For the approval, the FDA reviewed early data from the COMBI-v trial, which was published in The New England Journal of Medicine.3 In this analysis, the median OS had not yet been reached in the combination arm. For single-agent vemurafenib, the median OS was 17.2 months. Median PFS with the combination was 11.4 versus 7.3 months with vemurafenib alone (HR, 0.56; 95% CI, 0.46-0.69, P <.001).
In the phase III COMBI-d trial, 423 patients with BRAFV600E/K-mutant melanoma were randomized to receive dabrafenib with trametinib (n = 211) or placebo (n = 212). The primary endpoint of the study was investigator-assessed PFS and OS was a secondary endpoint.
In a final analysis of the study presented at the 2015 ASCO Annual Meeting,2 the combination of dabrafenib and trametinib demonstrated a median OS of 25.1 months compared with 18.7 months with dabrafenib alone (HR, 0.71; 95% CI, 0.55-0.92; P = .011). The 2-year OS rate with the combination was 51% versus 42% with the single-agent.
Median PFS was 11.0 months with the combination compared with 8.8 months for dabrafenib plus placebo (HR, 0.67; 95% CI, 0.53-0.84; P <.001). The ORR was 69% versus 53%, for the combination and single-agent, respectively. The complete response rate was 16% in the combination arm compared with 13% for dabrafenib. Duration of response was 12.9 and 10.6 months in the combination and monotherapy arms, respectively.
The approval was based on an earlier assessment of data from the COMBI-d trial that was published in The Lancet.4 In this analysis, the median OS with dabrafenib plus trametinib was 25.1 versus 18.7 months with dabrafenib alone (HR, 0.71; 95% CI, 0.55-0.92; P = .01). The median PFS was 9.3 months with the combination versus 8.8 months with dabrafenib alone (HR, 0.75; 95% CI, 0.57-0.99; P = .035).

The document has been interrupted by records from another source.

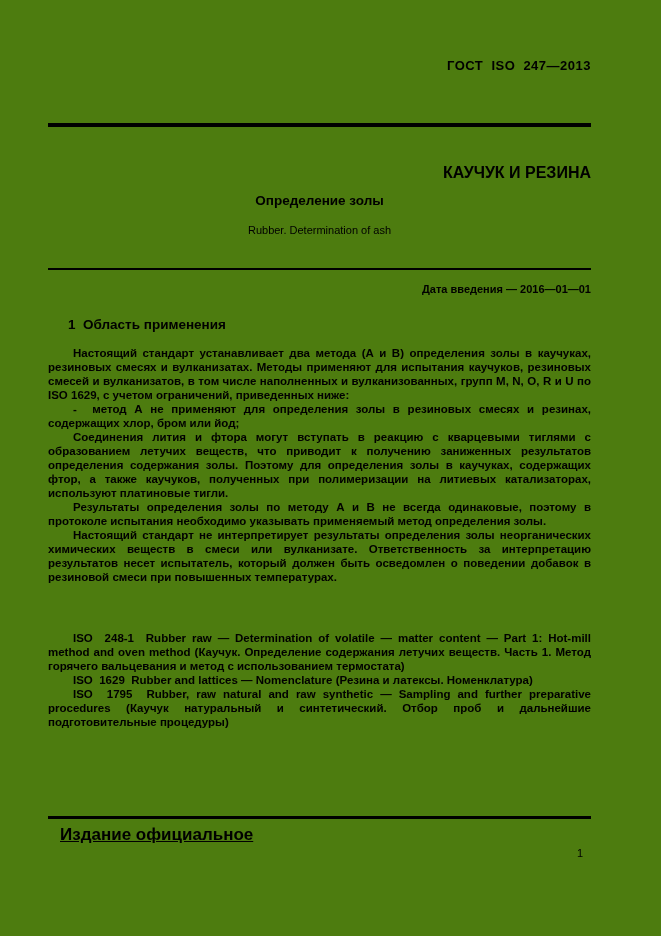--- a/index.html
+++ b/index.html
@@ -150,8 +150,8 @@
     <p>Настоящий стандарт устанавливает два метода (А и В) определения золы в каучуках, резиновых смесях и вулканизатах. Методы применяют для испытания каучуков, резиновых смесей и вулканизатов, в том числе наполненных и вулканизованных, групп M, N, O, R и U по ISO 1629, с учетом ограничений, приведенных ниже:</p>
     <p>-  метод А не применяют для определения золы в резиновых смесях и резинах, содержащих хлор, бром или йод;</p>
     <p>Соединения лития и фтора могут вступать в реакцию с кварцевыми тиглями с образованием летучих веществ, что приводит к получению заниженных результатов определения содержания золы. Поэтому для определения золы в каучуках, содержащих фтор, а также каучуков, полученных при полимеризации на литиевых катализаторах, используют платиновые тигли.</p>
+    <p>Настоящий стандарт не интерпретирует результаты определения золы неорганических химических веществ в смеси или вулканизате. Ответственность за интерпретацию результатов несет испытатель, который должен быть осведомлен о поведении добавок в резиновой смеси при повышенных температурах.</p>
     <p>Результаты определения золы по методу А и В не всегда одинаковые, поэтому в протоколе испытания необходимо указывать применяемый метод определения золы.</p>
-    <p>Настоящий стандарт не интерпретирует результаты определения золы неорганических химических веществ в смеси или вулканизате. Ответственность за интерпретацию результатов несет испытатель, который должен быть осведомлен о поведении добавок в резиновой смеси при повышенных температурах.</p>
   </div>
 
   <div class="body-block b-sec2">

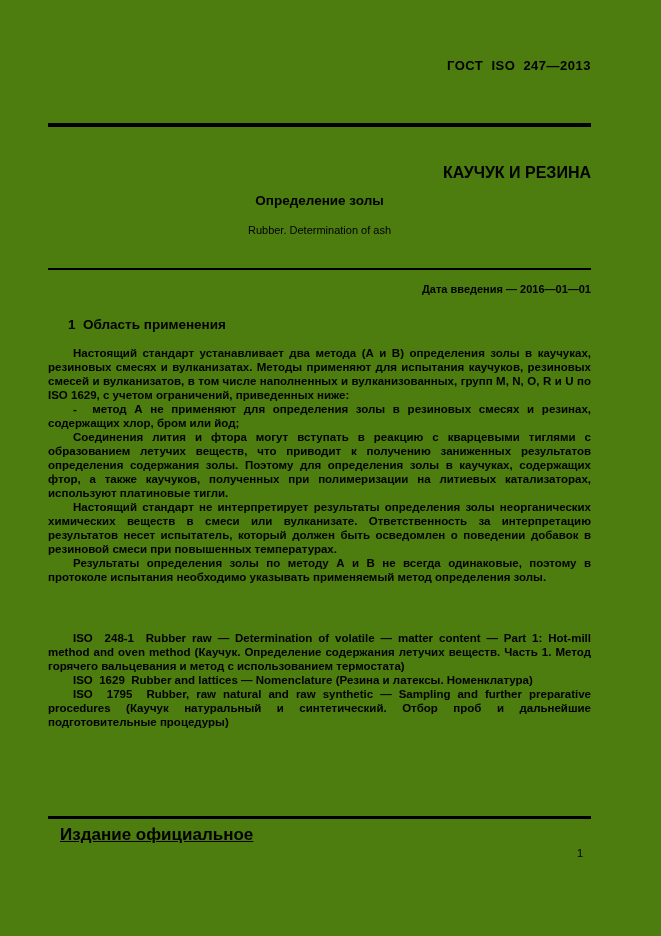--- a/index.html
+++ b/index.html
@@ -114,11 +114,10 @@
   .edition-note {
     position: absolute;
     top: 825px;
-    left: 60px;
+    left: 52px;
     width: 543px;
-    font-size: 17px;
+    font-size: 10px;
     font-weight: bold;
-    text-decoration: underline;
   }
   .page-number {
     position: absolute;

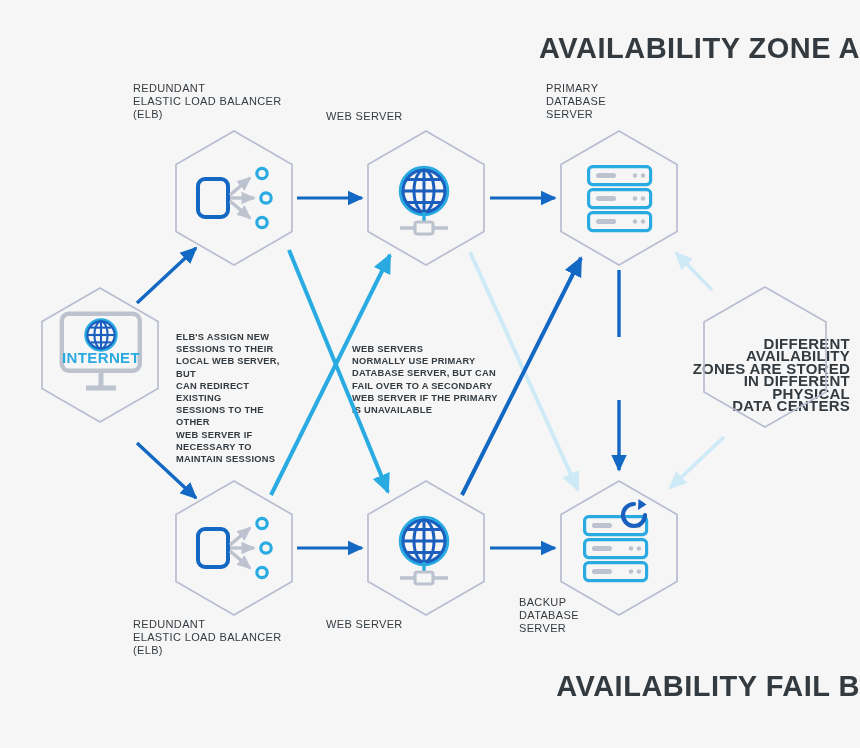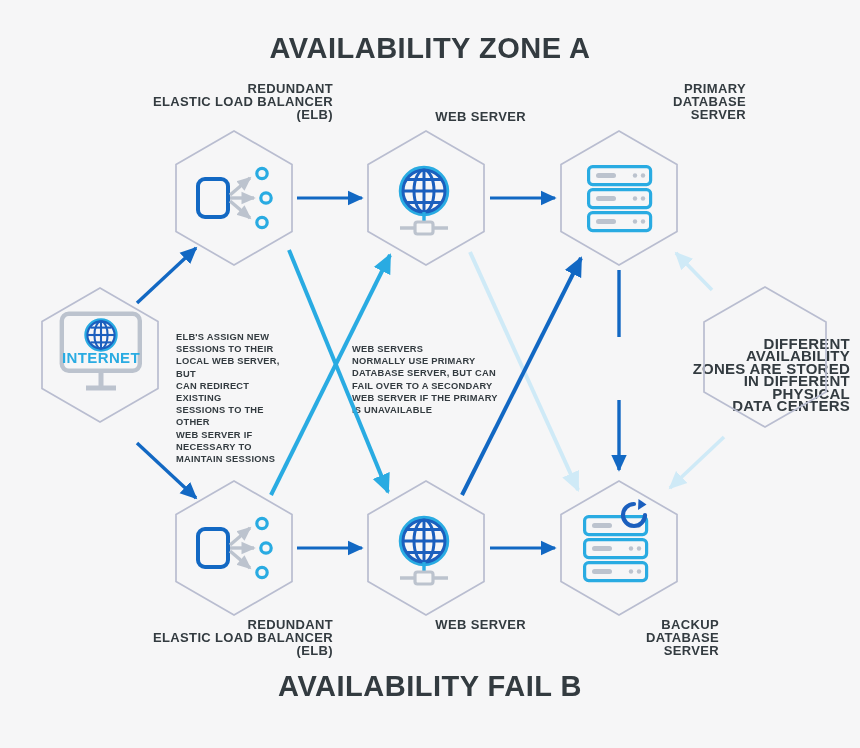--- a/index.html
+++ b/index.html
@@ -25,7 +25,7 @@
   .zone-title {
     position: absolute;
     width: 100%;
-    text-align: center;
+    text-align: right;
     font-size: 29px;
     font-weight: bold;
     letter-spacing: 0.5px;

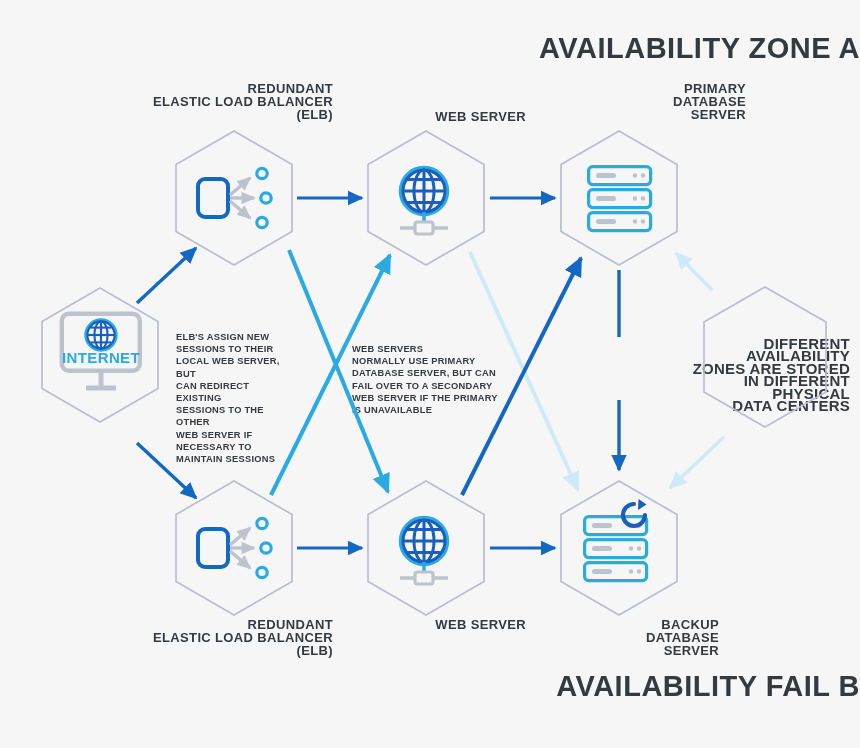--- a/index.html
+++ b/index.html
@@ -36,9 +36,9 @@
 
   .node-label {
     position: absolute;
-    text-align: right;
-    font-size: 13px;
-    font-weight: bold;
+    text-align: left;
+    font-size: 11px;
+    font-weight: normal;
     line-height: 13px;
     letter-spacing: 0.35px;
     color: #333b40;

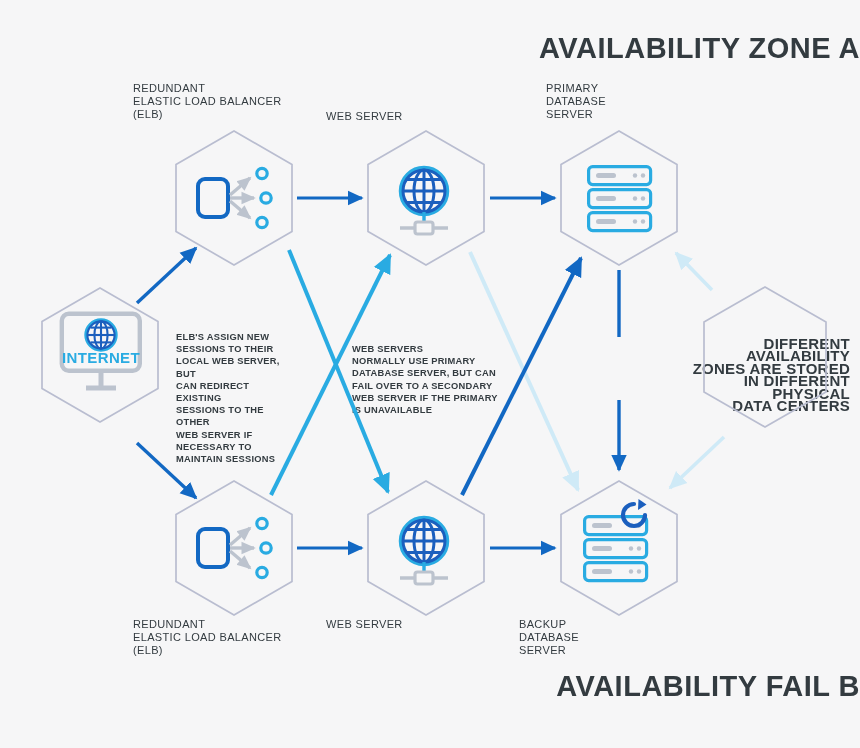--- a/index.html
+++ b/index.html
@@ -93,7 +93,7 @@
 ELASTIC LOAD BALANCER
 (ELB)</div>
   <div class="node-label" style="left:326px; top:618px;">WEB SERVER</div>
-  <div class="node-label" style="left:519px; top:618px;">BACKUP
+  <div class="node-label" style="left:519px; top:596px;">BACKUP
 DATABASE
 SERVER</div>
 

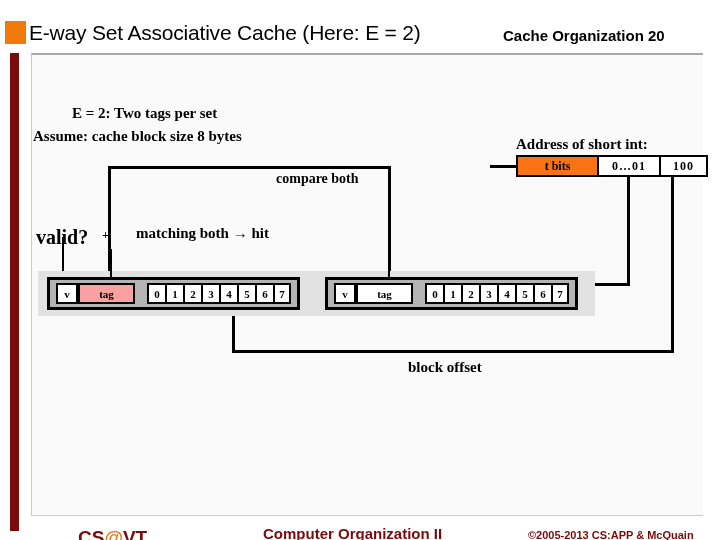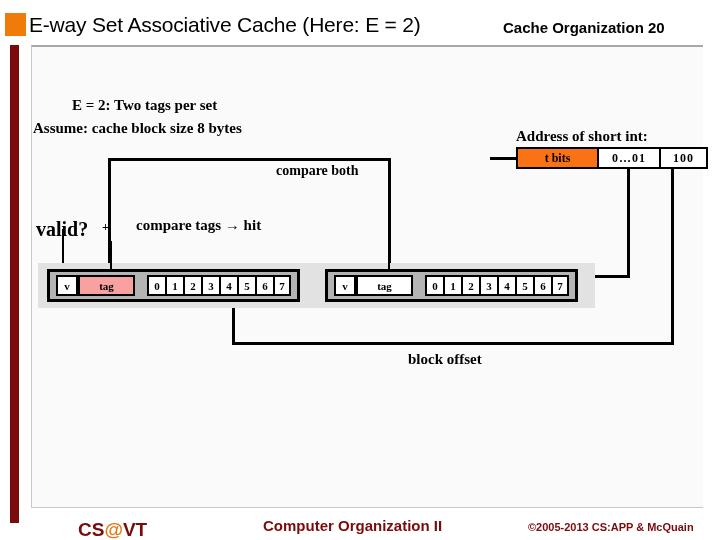--- a/index.html
+++ b/index.html
@@ -10,7 +10,7 @@
     overflow:hidden;
     position:relative;
   }
-  #slide{position:absolute;left:0;top:1px;width:720px;height:499px;background:#ffffff;}
+  #slide{position:absolute;left:0;top:9px;width:720px;height:499px;background:#ffffff;}
 
   
   .orange-square{position:absolute;left:5px;top:12px;width:21px;height:23px;background:#F07B0A;}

In the COMBI-v trial, the most frequently reported AEs with the combination compared with vemurafenib, respectively, were pyrexia (53% vs 21%), chills (31% vs 8%), and vomiting (29% vs 15%). Discontinuation of treatment due to AEs was similar between the treatment groups (13% vs 12%).
A number of events were lower with the combination, particularly the incidence of rash (22% vs 43%), particularly grade 3 rash (1% vs 9%). Additionally, AEs were less frequent with the combination versus single-agent for photosensitivity reaction (4% vs 22%), hand-foot syndrome (4% vs 25%), skin papillomas (2% vs 23%), squamous-cell carcinomas and keratoacanthomas (1% vs 18%), and hyperkeratosis (4% vs 25%).
For the COMBI-d trial, treatment-related grade 3 AEs occurred in 30% of patients with the single-agent versus 32% with the combination. Discontinuation of treatment due to AEs occurred in 11% of patients with the combination versus 7% for the monotherapy.
The most common AE with the combination was pyrexia (52% vs 25%). The incidence of cutaneous squamous cell carcinoma and keratoacanthoma was 9% with single-agent dabrafenib and 3% with the combination. Additionally, other skin-related AEs were lower with the combination.
The FDA initially granted an accelerated approval to the combination for patients with BRAF-mutant melanoma in January 2014. This initial decision was based on ORR in a phase I/II trial. In addition to melanoma, the FDA granted a breakthrough therapy designation to the combination for patients with non—small cell lung cancer.